# Will Yellow Labs, Red Zebras, and Aceis work well together?



## MonsterCichlids (Jan 25, 2012)

setting up another mbuna tank in a 75 gallon tank of mine. Thinking about having a breeding group of yellow labs, a breeding group of red zebras, and a breeding group of yellow tail acei. Each group would consist of 5 or 6 fish, and more females to males. Is this a good combo of mbunas that will work well together?


----------



## nmcichlid-aholic (Mar 23, 2011)

When mixing the yellow labs and red zebras, you are more likely to have one large breeding group, as those 2 species are notorious for hybribizing with each other. They are just too similar in appearance to avoid cross-breeding, I guess. The acei should be fine, but you should decide which you like better out of the labs and red zebras, and drop the other one. Consider a species like rusties (Iodotropheus sprengerae), Cynotilapia "Hara", or Pseudotropheus demasoni as your third choice instead.


----------



## Corrupted (Jan 31, 2012)

You don't have to drop them out as long as you realize you shouldn't be selling or giving away any of the fry.


----------



## DJRansome (Oct 29, 2005)

I'd do 1m:4f to be more specific than "more females than males". And add a group of Synodontis multipunctata for fry patrol to take care of any survivors.


----------



## dswoosh305 (Apr 8, 2012)

I have all three species in my 55 gallon and they have been there since they were juveniles. Never had any problems with them. I say go for it!


----------



## D*N*R (Jul 27, 2011)

I'll never have another red zebra again. Mine took over half my 75 no matter what i did. good luck if you go that route.


----------



## Corrupted (Jan 31, 2012)

D*N*R said:


> I'll never have another red zebra again. Mine took over half my 75 no matter what i did. good luck if you go that route.

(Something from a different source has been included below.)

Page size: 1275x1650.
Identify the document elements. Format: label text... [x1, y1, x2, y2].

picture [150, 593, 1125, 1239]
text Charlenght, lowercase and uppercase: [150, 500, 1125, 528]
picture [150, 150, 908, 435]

No doubt they have a reputation of being more aggressive than the other 2. Sometimes removing the offending fish can take care of the situation...sometimes another will take his/her place.


----------



## 24Tropheus (Jun 21, 2006)

Corrupted said:


> D*N*R said:
> 
> 
> > I'll never have another red zebra again. Mine took over half my 75 no matter what i did. good luck if you go that route.
> ...


I do not think so its kind of the luck of the draw. Seen and kept male yellow labs and red zebra and acei that are not 75g matterial. Thing is yellow labs and red zebras cross quite a lot. Main reason for not trying em together.

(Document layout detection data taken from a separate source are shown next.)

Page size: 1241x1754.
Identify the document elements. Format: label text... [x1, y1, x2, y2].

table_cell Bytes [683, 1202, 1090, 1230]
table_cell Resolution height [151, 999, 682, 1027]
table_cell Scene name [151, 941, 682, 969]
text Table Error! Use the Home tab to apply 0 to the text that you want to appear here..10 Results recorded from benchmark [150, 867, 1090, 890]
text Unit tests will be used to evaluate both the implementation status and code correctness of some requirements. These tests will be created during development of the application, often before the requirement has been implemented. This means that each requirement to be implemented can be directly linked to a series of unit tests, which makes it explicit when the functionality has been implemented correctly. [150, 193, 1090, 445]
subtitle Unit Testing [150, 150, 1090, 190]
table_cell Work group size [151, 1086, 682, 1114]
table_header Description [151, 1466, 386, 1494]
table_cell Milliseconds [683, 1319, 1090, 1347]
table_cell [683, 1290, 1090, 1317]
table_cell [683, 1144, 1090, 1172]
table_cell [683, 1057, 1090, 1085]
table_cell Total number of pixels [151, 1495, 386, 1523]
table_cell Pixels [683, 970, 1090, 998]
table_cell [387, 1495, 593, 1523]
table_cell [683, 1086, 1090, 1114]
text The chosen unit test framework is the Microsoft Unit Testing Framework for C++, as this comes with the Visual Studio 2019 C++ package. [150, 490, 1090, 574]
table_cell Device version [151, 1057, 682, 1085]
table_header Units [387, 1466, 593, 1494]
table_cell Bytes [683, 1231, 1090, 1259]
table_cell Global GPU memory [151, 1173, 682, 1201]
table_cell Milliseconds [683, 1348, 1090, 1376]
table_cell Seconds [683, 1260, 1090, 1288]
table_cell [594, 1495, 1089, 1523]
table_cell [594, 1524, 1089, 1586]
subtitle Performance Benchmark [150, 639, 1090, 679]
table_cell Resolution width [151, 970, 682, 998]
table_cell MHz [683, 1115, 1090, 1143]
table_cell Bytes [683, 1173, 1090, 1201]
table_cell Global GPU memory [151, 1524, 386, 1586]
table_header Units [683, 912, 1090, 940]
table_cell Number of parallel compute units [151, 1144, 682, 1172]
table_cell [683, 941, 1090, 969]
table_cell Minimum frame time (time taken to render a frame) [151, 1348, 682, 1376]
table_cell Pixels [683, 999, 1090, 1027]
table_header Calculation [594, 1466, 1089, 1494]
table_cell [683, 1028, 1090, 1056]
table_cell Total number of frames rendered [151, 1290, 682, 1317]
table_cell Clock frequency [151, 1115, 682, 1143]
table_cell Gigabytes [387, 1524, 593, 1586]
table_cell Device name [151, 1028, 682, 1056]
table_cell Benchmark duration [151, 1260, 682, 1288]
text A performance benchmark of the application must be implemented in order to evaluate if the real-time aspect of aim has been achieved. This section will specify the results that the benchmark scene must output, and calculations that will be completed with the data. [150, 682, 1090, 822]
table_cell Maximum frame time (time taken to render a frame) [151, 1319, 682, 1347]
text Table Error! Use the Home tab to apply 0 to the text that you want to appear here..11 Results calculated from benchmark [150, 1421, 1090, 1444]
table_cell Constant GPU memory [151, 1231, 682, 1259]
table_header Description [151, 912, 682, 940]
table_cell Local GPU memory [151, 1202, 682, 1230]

They are in general relatively big but not too agressive Mbuna.

Think you may have more luck long term with the smaller but more aggressive guys. Not that you want em more aggressive just it is unavoidable with dwarf Mbuna.

All the best James


----------



## MonsterCichlids (Jan 25, 2012)

thanks for all the info everyone, i really like demasoni but have never kept them before. I know they need to be kept in big groups, like 10+ to avoid them all killing eachother. The problem with them is that they are so **** hard to sex and my LFS only carries demasoni that are about an inch long. I could go in and buy a big group of like 12 of them, but what if it turns out that there are more males than females or something like that? I like acei and yellow labs because they look great, and you can be more relaxed with the male to female ratio. Still of course id try for 1 male of each group, but with the labs and aceis it isnt as much of a big deal if theyre are a couple more fish that turn out to be males.


----------



## ILCichlid (Feb 27, 2012)

If you are looking for a fish with some orange to it, I recommend Albino Metriaclima Greshakei. Very underrated fish and if you get a nice male to color up in dominant coloring, it will knock most species out of the water when it comes to a fish's beauty. I'm not as big of a fan as the non albinos though but the Albinos can become amazing looking.


----------



## MonsterCichlids (Jan 25, 2012)

very true indeed they are fantastic looking fish, i can find them from time to time, and most of the time i see them they are males. I've kept a few in mbuna tanks in the past and i really loved them. I'd for sure like to have a breeding group of those but finding enough females would be a challenge


----------



## r-fishies (Jan 2, 2012)

I love my Greshakei, just beautiful. Looking for females for him, but he & my Rusty have bred 3 times, seemed an odd combination. the fry are cool though, I call them 'opals', they sort of change colors as they turn in the light. Wasn't my goal of course, but i am enjoying them. I like his personality, call him the sherrif in the tank. He doesn't start fights but doesn't take **** & breaks up fights. Pretty cool.Him, 'blue'-my Socolofi and the red zebra keep the obnoxious kenyi under control. They all balance out.


----------